▸ ASSIGNMENT
In your copy of the data, omit the pictures and keep all else exactly as given.

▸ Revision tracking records
****************************************
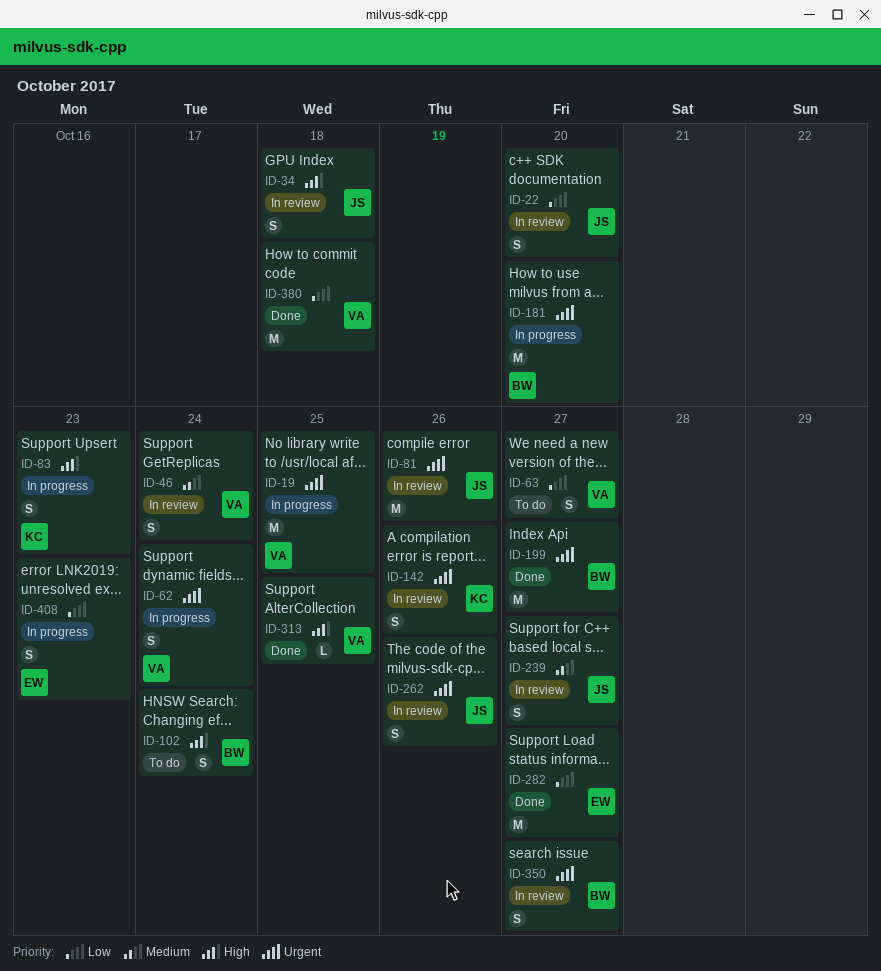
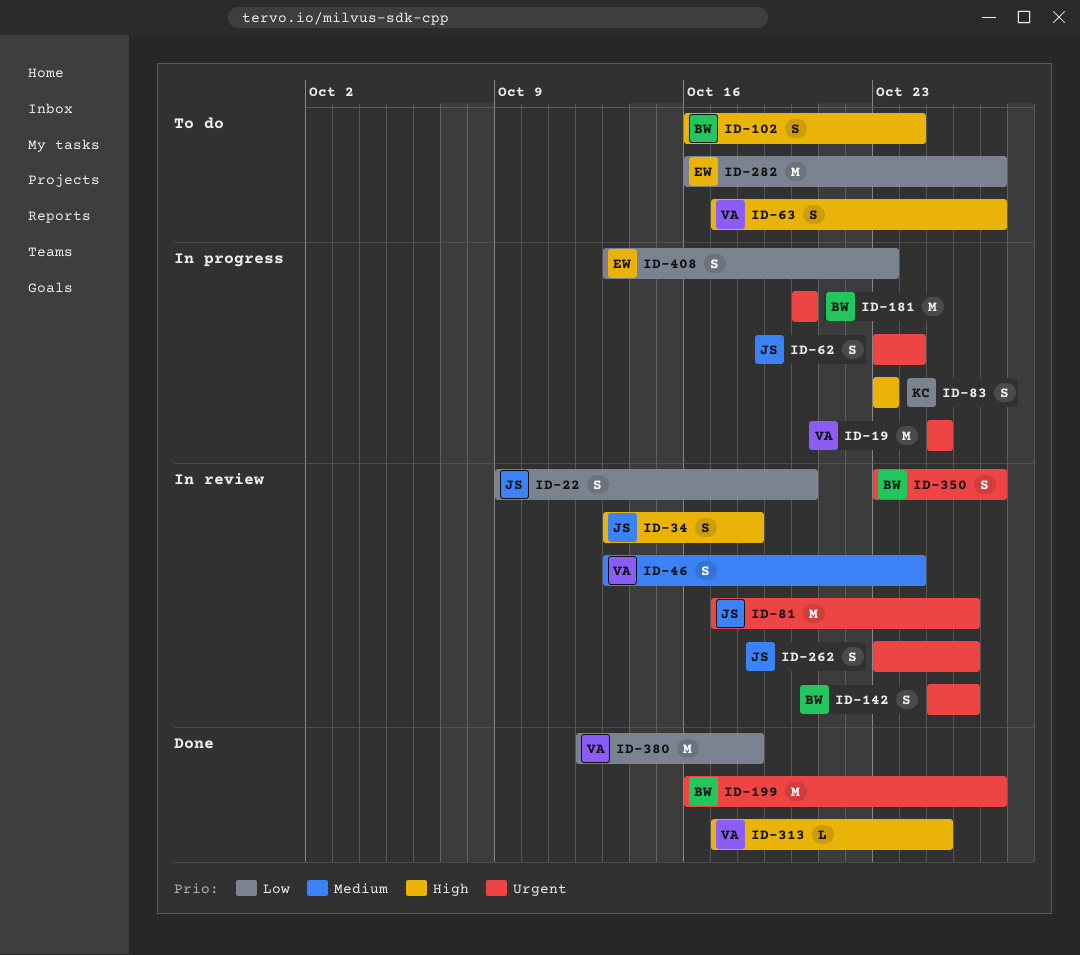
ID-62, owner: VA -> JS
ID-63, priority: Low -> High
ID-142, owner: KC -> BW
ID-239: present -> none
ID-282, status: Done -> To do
****************************************
▸ ANSWER BELOW
ID-62, owner: VA -> JS
ID-63, priority: Low -> High
ID-142, owner: KC -> BW
ID-239: present -> none
ID-282, status: Done -> To do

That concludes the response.